Saved entries:

----------------------------------------

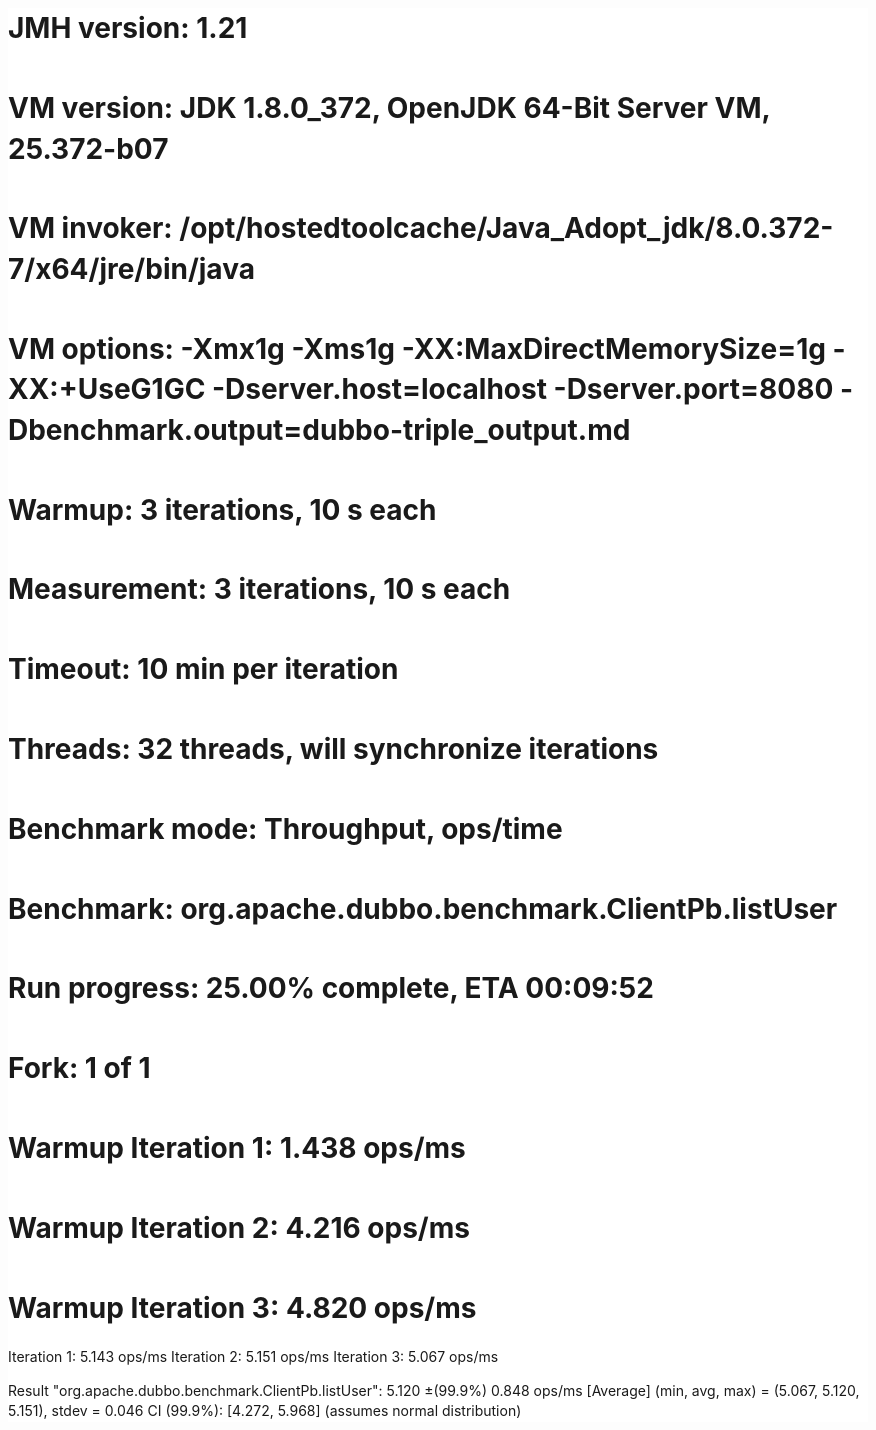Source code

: 
# JMH version: 1.21
# VM version: JDK 1.8.0_372, OpenJDK 64-Bit Server VM, 25.372-b07
# VM invoker: /opt/hostedtoolcache/Java_Adopt_jdk/8.0.372-7/x64/jre/bin/java
# VM options: -Xmx1g -Xms1g -XX:MaxDirectMemorySize=1g -XX:+UseG1GC -Dserver.host=localhost -Dserver.port=8080 -Dbenchmark.output=dubbo-triple_output.md
# Warmup: 3 iterations, 10 s each
# Measurement: 3 iterations, 10 s each
# Timeout: 10 min per iteration
# Threads: 32 threads, will synchronize iterations
# Benchmark mode: Throughput, ops/time
# Benchmark: org.apache.dubbo.benchmark.ClientPb.listUser

# Run progress: 25.00% complete, ETA 00:09:52
# Fork: 1 of 1
# Warmup Iteration   1: 1.438 ops/ms
# Warmup Iteration   2: 4.216 ops/ms
# Warmup Iteration   3: 4.820 ops/ms
Iteration   1: 5.143 ops/ms
Iteration   2: 5.151 ops/ms
Iteration   3: 5.067 ops/ms


Result "org.apache.dubbo.benchmark.ClientPb.listUser":
  5.120 ±(99.9%) 0.848 ops/ms [Average]
  (min, avg, max) = (5.067, 5.120, 5.151), stdev = 0.046
  CI (99.9%): [4.272, 5.968] (assumes normal distribution)
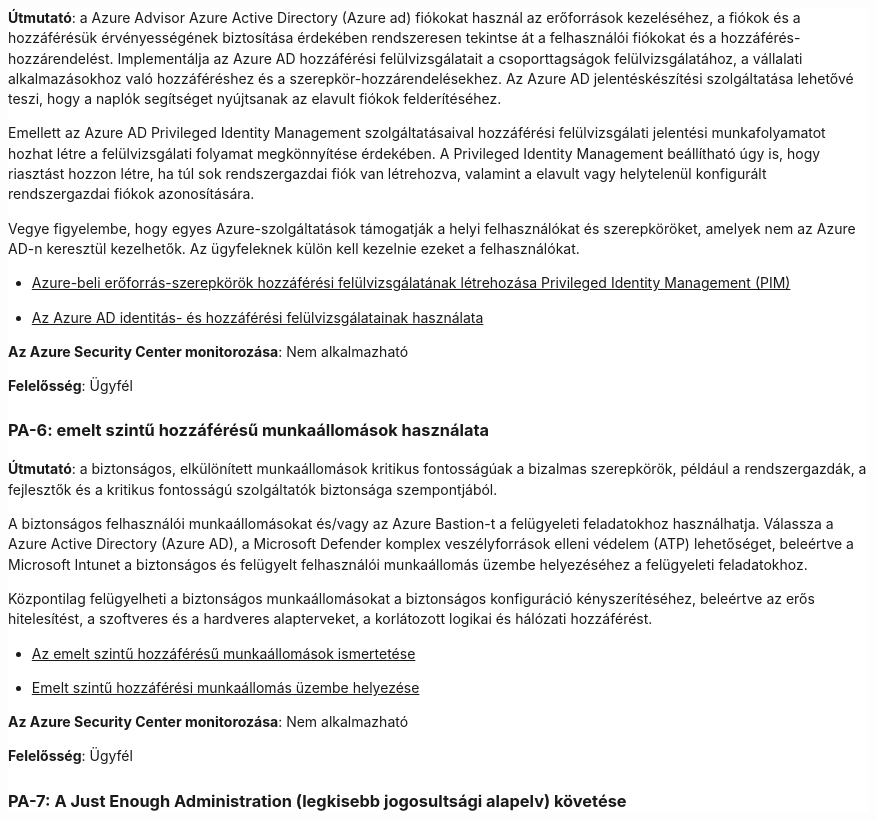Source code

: **Útmutató**: a Azure Advisor Azure Active Directory (Azure ad) fiókokat használ az erőforrások kezeléséhez, a fiókok és a hozzáférésük érvényességének biztosítása érdekében rendszeresen tekintse át a felhasználói fiókokat és a hozzáférés-hozzárendelést. Implementálja az Azure AD hozzáférési felülvizsgálatait a csoporttagságok felülvizsgálatához, a vállalati alkalmazásokhoz való hozzáféréshez és a szerepkör-hozzárendelésekhez. Az Azure AD jelentéskészítési szolgáltatása lehetővé teszi, hogy a naplók segítséget nyújtsanak az elavult fiókok felderítéséhez. 

Emellett az Azure AD Privileged Identity Management szolgáltatásaival hozzáférési felülvizsgálati jelentési munkafolyamatot hozhat létre a felülvizsgálati folyamat megkönnyítése érdekében. A Privileged Identity Management beállítható úgy is, hogy riasztást hozzon létre, ha túl sok rendszergazdai fiók van létrehozva, valamint a elavult vagy helytelenül konfigurált rendszergazdai fiókok azonosítására.

Vegye figyelembe, hogy egyes Azure-szolgáltatások támogatják a helyi felhasználókat és szerepköröket, amelyek nem az Azure AD-n keresztül kezelhetők. Az ügyfeleknek külön kell kezelnie ezeket a felhasználókat.

- [Azure-beli erőforrás-szerepkörök hozzáférési felülvizsgálatának létrehozása Privileged Identity Management (PIM)](../active-directory/privileged-identity-management/pim-resource-roles-start-access-review.md) 

- [Az Azure AD identitás- és hozzáférési felülvizsgálatainak használata](/azure/active-directory/governance/access-reviews-overvie)

**Az Azure Security Center monitorozása**: Nem alkalmazható

**Felelősség**: Ügyfél

### <a name="pa-6-use-privileged-access-workstations"></a>PA-6: emelt szintű hozzáférésű munkaállomások használata

**Útmutató**: a biztonságos, elkülönített munkaállomások kritikus fontosságúak a bizalmas szerepkörök, például a rendszergazdák, a fejlesztők és a kritikus fontosságú szolgáltatók biztonsága szempontjából. 

A biztonságos felhasználói munkaállomásokat és/vagy az Azure Bastion-t a felügyeleti feladatokhoz használhatja. Válassza a Azure Active Directory (Azure AD), a Microsoft Defender komplex veszélyforrások elleni védelem (ATP) lehetőséget, beleértve a Microsoft Intunet a biztonságos és felügyelt felhasználói munkaállomás üzembe helyezéséhez a felügyeleti feladatokhoz. 

Központilag felügyelheti a biztonságos munkaállomásokat a biztonságos konfiguráció kényszerítéséhez, beleértve az erős hitelesítést, a szoftveres és a hardveres alapterveket, a korlátozott logikai és hálózati hozzáférést.

- [Az emelt szintű hozzáférésű munkaállomások ismertetése](../active-directory/devices/concept-azure-managed-workstation.md) 
 
- [Emelt szintű hozzáférési munkaállomás üzembe helyezése](../active-directory/devices/howto-azure-managed-workstation.md)

**Az Azure Security Center monitorozása**: Nem alkalmazható

**Felelősség**: Ügyfél

### <a name="pa-7-follow-just-enough-administration-least-privilege-principle"></a>PA-7: A Just Enough Administration (legkisebb jogosultsági alapelv) követése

----------------------------------------

▶ _Task directions_
Tell how many lines of the data contain "dubbo". Nothing but the number belongs in the reply.

▶ _Output for this task_
3